• Eric Bowie

5 Reasons You Should Never Get a 30-Year Mortgage

In 1 5 years you will thank me for this brief article.

The number one golden rule of money is always to “THINK LONG TERM”. When you look at your monthly mortgage payment on a 30-Year vs. a 15-Year, you are completely dismissing this super important golden rule.

The first thing to remember is that an extra few hundred dollars today, over time, is the equivalent of an extra hundreds of thousands of dollars in your pocket.

The second thing to think about is the fact that money is not just about the numbers. Money is about emotion, spending habits, your personal discipline, and other intangibles that have nothing to do with the numbers. In the remainder of this brief discussion, I won’t break down the numbers, but I will break down those “intangibles” that clearly point out that buying a house on a 30-Year Mortgage is about the worst thing you can ever do with money, and why the 15-Year Mortgage is the most practical, and sensible, thing to do.

Yes, if you get a 30-Year note and invest the difference of what you would be paying on a 15-Year note, you very well may come out ahead. But the likelihood and chances of life not getting in the way of you actually doing that, is slim. Most people don’t have that kind of discipline, and things always come up.

Yes, if you get a 30-Year note and just pay extra on the house each year, you can pay down your house basically as fast as if you had a 15-Year note. But, again, the likelihood of you doing that without life getting in the way, is miniscule. The fact is that things do come up, so if you don’t obligate your money on a 15-Year note, then the chances of you not following through with paying extra on your mortgage, or investing the difference, simply won’t happen. That’s facts, not conjecture!
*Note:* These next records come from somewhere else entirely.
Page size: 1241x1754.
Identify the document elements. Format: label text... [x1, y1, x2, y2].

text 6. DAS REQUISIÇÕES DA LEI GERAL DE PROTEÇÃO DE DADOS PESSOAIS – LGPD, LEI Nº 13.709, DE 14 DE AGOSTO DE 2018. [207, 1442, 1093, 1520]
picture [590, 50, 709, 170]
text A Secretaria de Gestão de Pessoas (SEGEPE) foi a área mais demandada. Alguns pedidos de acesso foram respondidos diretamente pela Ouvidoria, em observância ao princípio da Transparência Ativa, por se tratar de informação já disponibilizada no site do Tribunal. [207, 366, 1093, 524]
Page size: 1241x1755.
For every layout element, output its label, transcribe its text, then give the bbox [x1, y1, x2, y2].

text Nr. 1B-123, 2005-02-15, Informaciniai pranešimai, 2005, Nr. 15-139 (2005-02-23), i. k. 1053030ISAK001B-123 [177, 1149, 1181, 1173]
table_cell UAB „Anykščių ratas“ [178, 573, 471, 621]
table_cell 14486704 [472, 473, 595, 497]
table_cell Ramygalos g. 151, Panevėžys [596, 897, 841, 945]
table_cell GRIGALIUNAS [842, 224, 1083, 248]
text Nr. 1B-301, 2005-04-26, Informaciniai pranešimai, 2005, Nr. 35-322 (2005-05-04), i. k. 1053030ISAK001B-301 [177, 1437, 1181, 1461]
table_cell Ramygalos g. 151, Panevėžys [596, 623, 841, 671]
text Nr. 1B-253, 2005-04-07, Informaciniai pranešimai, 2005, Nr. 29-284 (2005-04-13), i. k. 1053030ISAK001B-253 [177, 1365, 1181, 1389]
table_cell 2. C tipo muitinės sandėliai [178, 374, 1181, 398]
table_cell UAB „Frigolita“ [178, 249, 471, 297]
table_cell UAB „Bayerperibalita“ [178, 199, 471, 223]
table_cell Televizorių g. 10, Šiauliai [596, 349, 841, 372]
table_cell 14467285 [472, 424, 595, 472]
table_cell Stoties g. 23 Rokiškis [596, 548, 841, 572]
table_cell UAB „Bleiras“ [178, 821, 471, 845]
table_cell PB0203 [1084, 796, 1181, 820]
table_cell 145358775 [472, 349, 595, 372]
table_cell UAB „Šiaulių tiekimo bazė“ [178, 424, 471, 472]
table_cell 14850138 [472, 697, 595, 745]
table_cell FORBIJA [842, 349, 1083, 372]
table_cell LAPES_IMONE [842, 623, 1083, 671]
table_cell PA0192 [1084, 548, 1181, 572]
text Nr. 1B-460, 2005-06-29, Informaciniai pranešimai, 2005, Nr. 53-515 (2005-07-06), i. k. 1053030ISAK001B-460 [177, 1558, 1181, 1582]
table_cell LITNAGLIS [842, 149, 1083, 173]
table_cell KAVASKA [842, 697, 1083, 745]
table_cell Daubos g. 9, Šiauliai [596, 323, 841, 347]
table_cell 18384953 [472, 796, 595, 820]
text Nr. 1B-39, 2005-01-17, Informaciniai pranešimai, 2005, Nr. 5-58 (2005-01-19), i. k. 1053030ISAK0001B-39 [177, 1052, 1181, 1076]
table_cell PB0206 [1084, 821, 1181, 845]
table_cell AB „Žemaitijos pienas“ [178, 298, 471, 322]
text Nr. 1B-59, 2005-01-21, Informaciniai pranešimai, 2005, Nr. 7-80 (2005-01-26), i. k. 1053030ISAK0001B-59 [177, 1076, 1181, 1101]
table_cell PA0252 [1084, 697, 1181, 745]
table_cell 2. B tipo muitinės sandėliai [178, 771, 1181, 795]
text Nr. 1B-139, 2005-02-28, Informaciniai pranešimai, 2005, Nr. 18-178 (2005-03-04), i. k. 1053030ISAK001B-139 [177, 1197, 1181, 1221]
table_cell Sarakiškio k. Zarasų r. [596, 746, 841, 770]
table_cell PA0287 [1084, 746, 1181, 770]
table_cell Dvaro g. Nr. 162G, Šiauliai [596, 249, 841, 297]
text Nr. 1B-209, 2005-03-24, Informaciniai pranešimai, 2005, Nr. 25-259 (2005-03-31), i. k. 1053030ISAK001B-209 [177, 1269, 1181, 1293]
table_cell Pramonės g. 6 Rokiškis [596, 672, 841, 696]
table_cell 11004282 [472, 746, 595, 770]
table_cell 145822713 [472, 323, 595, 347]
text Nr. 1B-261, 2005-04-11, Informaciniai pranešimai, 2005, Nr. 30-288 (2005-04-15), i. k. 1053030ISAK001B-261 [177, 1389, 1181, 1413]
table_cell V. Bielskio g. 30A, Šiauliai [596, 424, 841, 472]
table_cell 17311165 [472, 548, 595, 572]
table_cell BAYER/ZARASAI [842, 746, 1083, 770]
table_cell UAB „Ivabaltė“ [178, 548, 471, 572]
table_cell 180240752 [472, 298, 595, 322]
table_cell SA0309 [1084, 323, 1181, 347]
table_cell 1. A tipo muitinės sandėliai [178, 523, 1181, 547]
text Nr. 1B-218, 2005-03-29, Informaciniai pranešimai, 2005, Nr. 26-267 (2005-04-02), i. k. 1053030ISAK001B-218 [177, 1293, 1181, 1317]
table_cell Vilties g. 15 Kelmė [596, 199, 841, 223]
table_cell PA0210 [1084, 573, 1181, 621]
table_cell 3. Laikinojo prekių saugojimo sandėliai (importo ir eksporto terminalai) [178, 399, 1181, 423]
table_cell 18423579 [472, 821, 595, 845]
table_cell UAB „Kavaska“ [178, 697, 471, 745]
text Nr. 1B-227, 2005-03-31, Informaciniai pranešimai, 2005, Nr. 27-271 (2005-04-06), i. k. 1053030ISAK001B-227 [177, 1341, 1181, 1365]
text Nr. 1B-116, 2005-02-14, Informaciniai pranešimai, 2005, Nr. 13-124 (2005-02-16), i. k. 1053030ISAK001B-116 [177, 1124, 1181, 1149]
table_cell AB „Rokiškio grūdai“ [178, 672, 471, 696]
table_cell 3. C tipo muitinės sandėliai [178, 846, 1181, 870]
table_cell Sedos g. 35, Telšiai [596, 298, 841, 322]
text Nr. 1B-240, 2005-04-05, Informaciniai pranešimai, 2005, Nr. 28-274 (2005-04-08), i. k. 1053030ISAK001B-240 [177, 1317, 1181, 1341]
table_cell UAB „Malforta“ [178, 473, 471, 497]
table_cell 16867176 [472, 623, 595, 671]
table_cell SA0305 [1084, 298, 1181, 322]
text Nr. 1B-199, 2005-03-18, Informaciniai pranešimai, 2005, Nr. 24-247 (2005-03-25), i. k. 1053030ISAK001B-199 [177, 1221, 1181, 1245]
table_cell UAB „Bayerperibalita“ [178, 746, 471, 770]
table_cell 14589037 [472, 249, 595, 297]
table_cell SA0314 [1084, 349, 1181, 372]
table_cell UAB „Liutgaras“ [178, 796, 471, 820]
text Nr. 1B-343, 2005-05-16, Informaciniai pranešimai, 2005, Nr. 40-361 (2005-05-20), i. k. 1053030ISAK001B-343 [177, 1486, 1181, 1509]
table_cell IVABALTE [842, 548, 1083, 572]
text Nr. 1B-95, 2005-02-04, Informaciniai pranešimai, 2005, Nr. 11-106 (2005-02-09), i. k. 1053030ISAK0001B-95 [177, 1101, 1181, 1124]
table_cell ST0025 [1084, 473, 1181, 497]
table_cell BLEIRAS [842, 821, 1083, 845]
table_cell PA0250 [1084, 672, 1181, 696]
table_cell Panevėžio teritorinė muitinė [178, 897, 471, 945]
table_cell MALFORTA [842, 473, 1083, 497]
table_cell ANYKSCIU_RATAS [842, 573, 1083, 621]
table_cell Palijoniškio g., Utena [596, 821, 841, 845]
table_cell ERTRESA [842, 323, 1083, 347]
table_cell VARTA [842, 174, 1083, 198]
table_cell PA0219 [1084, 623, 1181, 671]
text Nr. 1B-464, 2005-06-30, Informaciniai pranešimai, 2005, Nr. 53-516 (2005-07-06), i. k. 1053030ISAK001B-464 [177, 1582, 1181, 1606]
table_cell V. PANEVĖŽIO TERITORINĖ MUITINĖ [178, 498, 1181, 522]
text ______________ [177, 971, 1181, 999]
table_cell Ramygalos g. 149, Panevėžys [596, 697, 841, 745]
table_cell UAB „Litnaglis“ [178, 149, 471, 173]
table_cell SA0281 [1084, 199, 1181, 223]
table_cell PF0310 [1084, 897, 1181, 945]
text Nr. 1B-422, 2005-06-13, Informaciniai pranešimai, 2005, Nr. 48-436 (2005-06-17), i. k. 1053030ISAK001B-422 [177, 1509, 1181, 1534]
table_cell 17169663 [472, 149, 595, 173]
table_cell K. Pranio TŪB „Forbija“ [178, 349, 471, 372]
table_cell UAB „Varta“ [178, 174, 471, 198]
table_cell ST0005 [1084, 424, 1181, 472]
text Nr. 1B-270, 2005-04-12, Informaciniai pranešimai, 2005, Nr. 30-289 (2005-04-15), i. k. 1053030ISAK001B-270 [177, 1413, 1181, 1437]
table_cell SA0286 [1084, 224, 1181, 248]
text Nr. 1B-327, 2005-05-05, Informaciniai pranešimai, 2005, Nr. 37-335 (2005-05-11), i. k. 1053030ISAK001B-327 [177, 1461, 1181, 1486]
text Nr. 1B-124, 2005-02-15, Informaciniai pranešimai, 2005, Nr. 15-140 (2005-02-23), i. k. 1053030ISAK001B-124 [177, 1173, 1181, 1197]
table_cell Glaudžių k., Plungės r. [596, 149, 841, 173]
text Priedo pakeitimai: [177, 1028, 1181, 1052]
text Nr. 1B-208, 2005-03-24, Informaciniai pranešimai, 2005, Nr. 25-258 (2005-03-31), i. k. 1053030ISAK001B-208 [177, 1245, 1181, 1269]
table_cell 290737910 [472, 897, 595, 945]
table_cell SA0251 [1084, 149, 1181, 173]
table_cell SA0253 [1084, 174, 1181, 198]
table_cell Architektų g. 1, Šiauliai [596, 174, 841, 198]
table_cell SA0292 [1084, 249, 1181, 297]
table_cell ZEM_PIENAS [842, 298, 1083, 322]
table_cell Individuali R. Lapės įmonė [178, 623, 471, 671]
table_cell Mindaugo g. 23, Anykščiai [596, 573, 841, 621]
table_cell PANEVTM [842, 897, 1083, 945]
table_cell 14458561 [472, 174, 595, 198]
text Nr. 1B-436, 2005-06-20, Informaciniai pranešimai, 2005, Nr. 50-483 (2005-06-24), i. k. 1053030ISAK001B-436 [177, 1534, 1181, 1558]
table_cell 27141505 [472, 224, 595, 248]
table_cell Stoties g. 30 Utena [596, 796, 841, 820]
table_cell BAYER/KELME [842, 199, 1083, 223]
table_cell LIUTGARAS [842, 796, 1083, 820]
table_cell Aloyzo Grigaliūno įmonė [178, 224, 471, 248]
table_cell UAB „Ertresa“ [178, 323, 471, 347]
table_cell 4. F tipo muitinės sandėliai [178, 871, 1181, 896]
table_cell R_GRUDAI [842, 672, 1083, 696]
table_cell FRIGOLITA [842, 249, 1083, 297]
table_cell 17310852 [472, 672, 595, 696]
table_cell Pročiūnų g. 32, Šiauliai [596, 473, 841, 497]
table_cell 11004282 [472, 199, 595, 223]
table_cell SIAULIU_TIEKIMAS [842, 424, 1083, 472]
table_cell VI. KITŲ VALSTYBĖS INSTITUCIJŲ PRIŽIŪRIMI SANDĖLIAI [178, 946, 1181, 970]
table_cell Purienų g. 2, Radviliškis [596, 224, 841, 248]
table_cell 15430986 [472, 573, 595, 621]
Here are 5 quick reasons to help illustrate why you NEVER want to get a 30-Year Mortgage:

1. With a 30-Year Mortgage you build equity much slower! – Google a 30-Year Mortgage and run the amortization table. You will find that after the first 10 years of the mortgage, you pay tons of interest and very little principal. If you sell your home in 5 to 10 years, you will quickly find out how little equity you have in your home when you put it on a 30-Year Mortgage. No one tells you this when you are deciding on a 30 vs. a 15. The reality is this: the quicker you build equity in your home, the more options you have.

2. With a 30-Year Mortgage you pay less each month, but you pay twice as much – If this sounds like a benefit to you, then you need to think again. You can pay a little less each month now and pay later, or you can pay a little more now, and reap the benefits later. Remember, money is ALL about thinking and acting for the betterment of your long term success. For the sake of your future self, take the hit and pay a little extra each month now!

3. With a 30-Year Mortgage you end up paying twice as much in interest – No brainer. Why pay $200K in interest when you can pay $100K in interest. Interest is the cost of the loan. Do you want to pay $15K for a car that sells for $10K, or would you rather pay $30K for that same car? Interest is a heartless monster when it comes to destroying your wealth. The less of it you pay, the better your financial life is.


4. You pay higher interest rates with a 30-Year Mortgage. Again, see #2 above. The beauty of the 15-Year Mortgage is not only paying half the interest over the course of the life of the loan, but you are also receiving a lower interest rate. So you get a double reward, in terms of interest. Nice perk!

5. 15-Year Mortgages pay off in 15 years – Do you want 30 years of debt or 15 years of debt? Bottom line is you can help build your wealth and net worth in 15 years, or you can do it over the course of 30 years. Choose 15! That gives you 15 less years of your life without mortgage debt.

My suggestion is simply this: Think about what is best for you long term, as in 15 years down the road. If that is to be still in debt and still strapped with hundreds of thousands of dollars of interest payments to go, then have at it and get your 30-Year Mortgage. But if you want to have your home paid for in full, the entire price of that house added to your net worth, and no more interest payments going into the hands of a bank, and no debt, then do what I did, and get smart, and get a 15-Year Mortgage. If that means re-financing, then do it.

In 15 years you will thank me for this article!